**Supplied material**
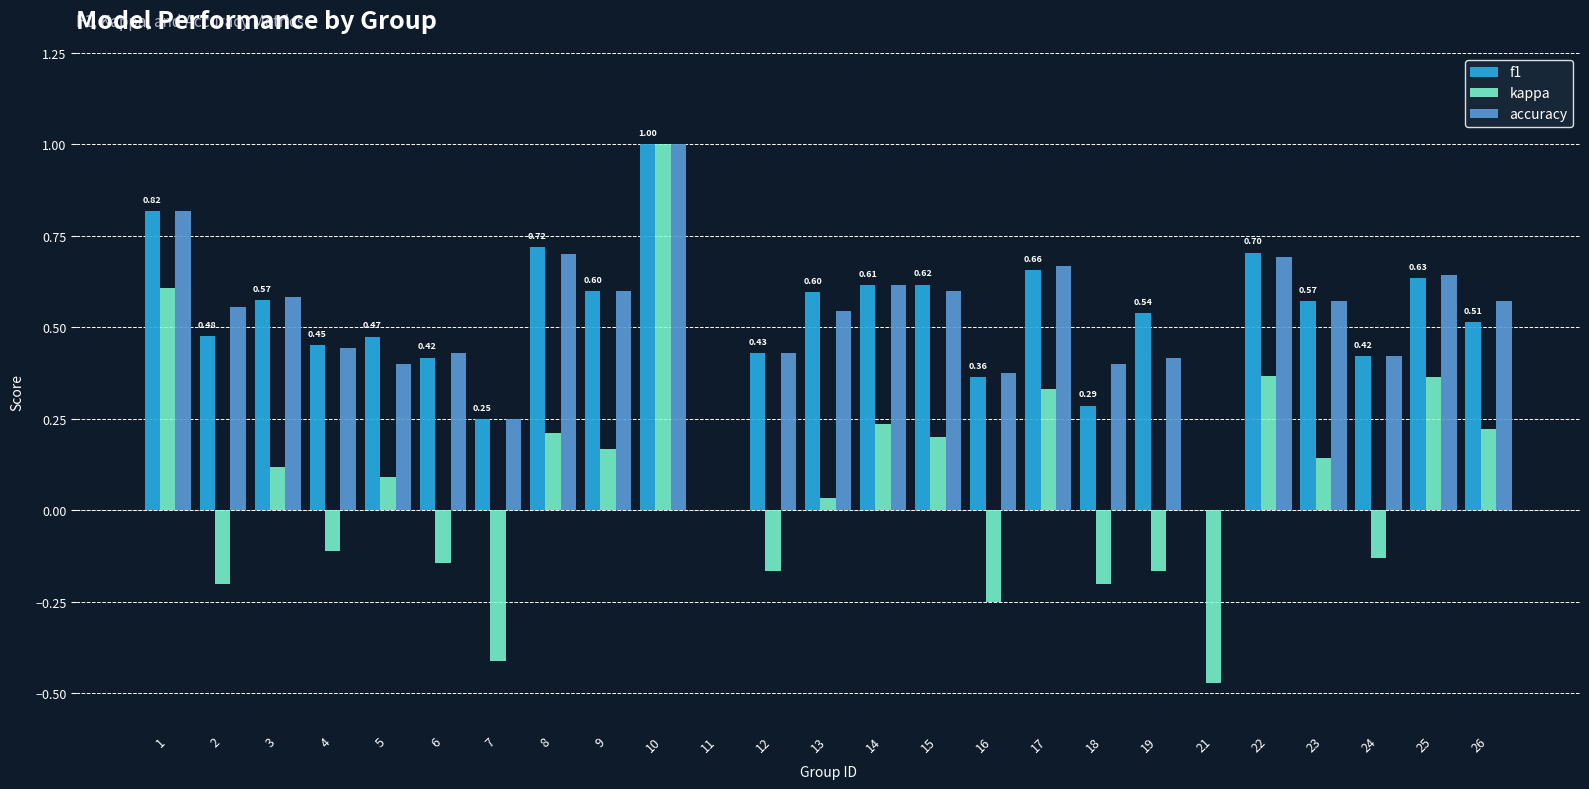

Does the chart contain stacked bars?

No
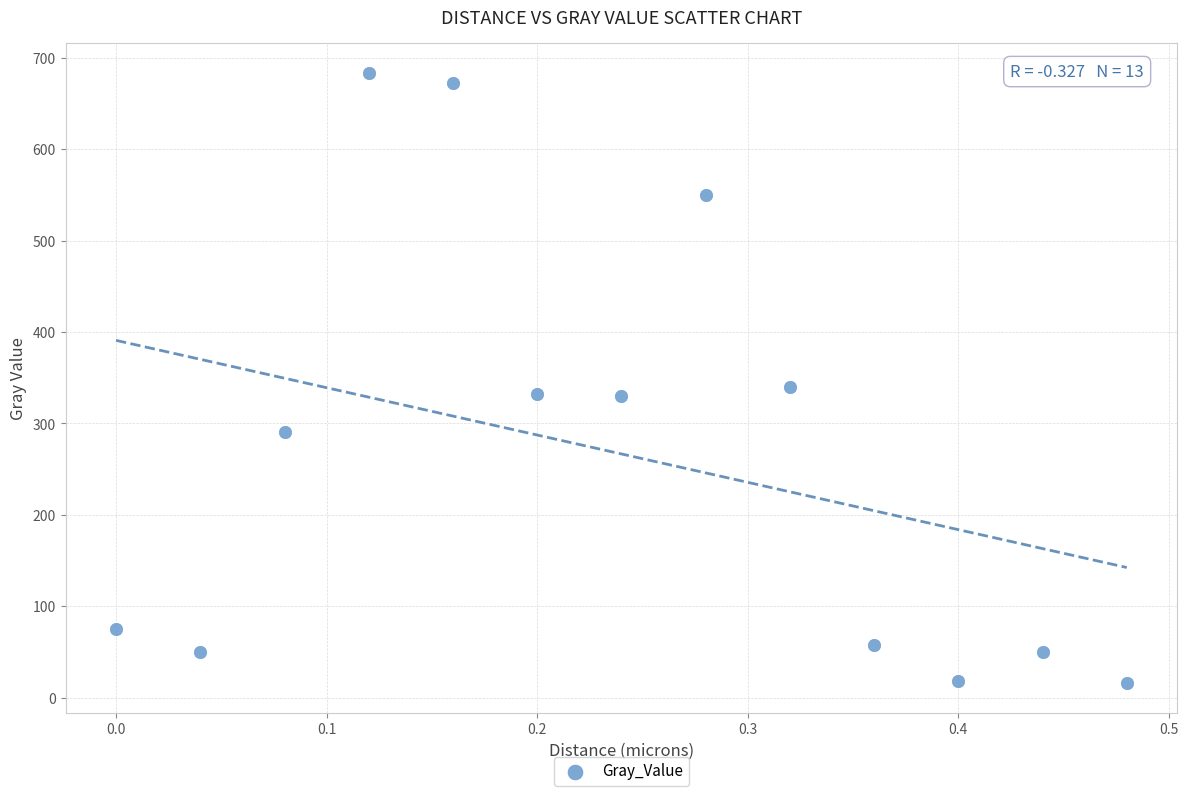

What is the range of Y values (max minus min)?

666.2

* * *

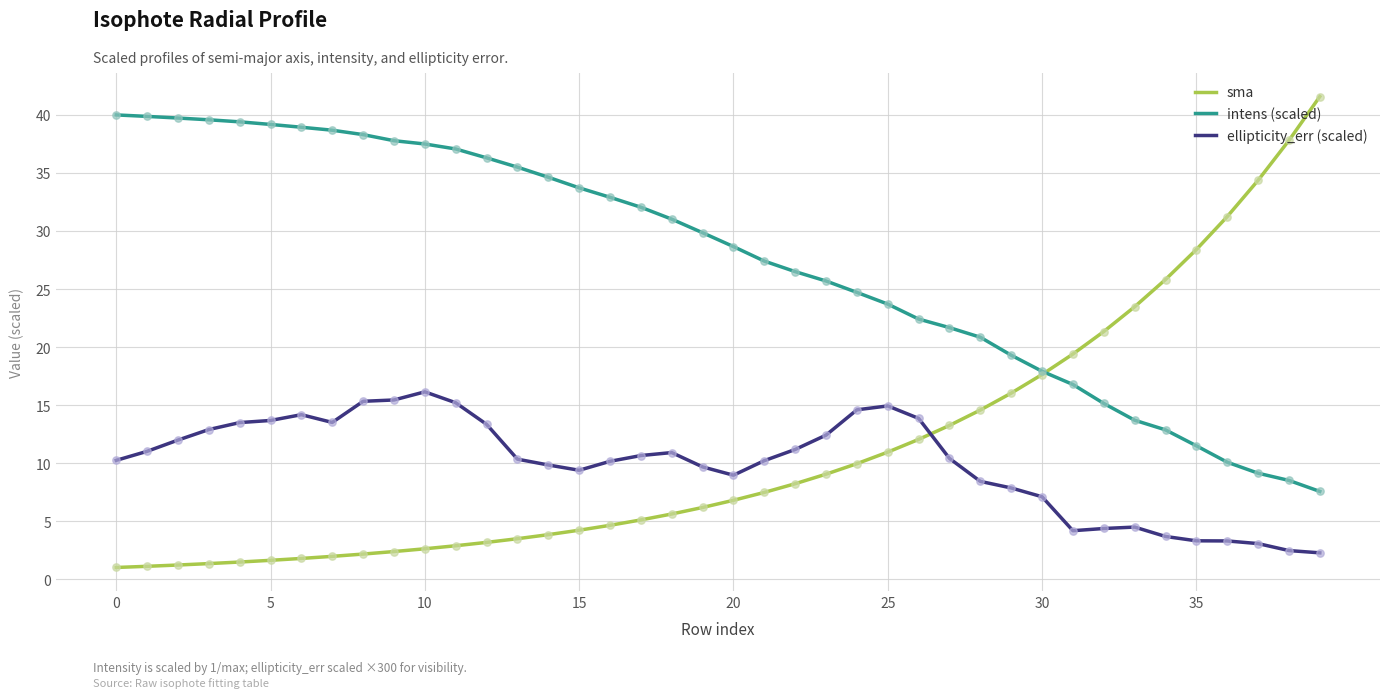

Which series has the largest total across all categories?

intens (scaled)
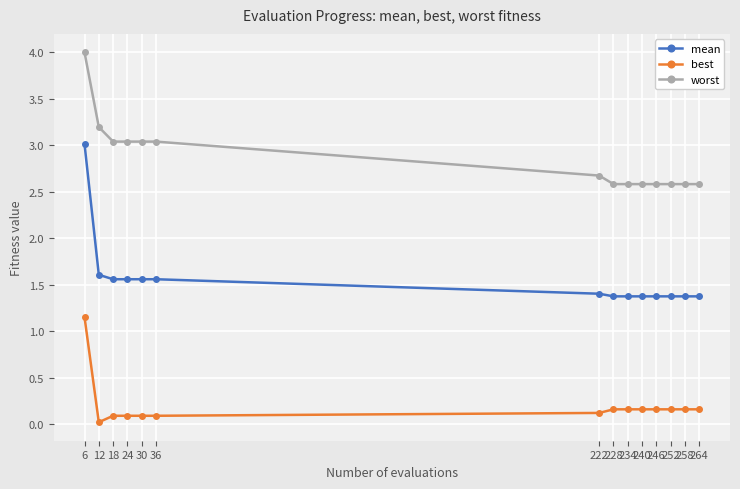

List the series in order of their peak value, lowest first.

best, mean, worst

**Your goal**
Convert the lines above, from the line containing "Does the chart contain stacked bars?" through the line containing "What is the", both included, into a numbered list. Omit blank lines and leave the pictures out of the answer.

**Solution to this exercise**
1. Does the chart contain stacked bars?
2. No
3. What is the range of Y values (max minus min)?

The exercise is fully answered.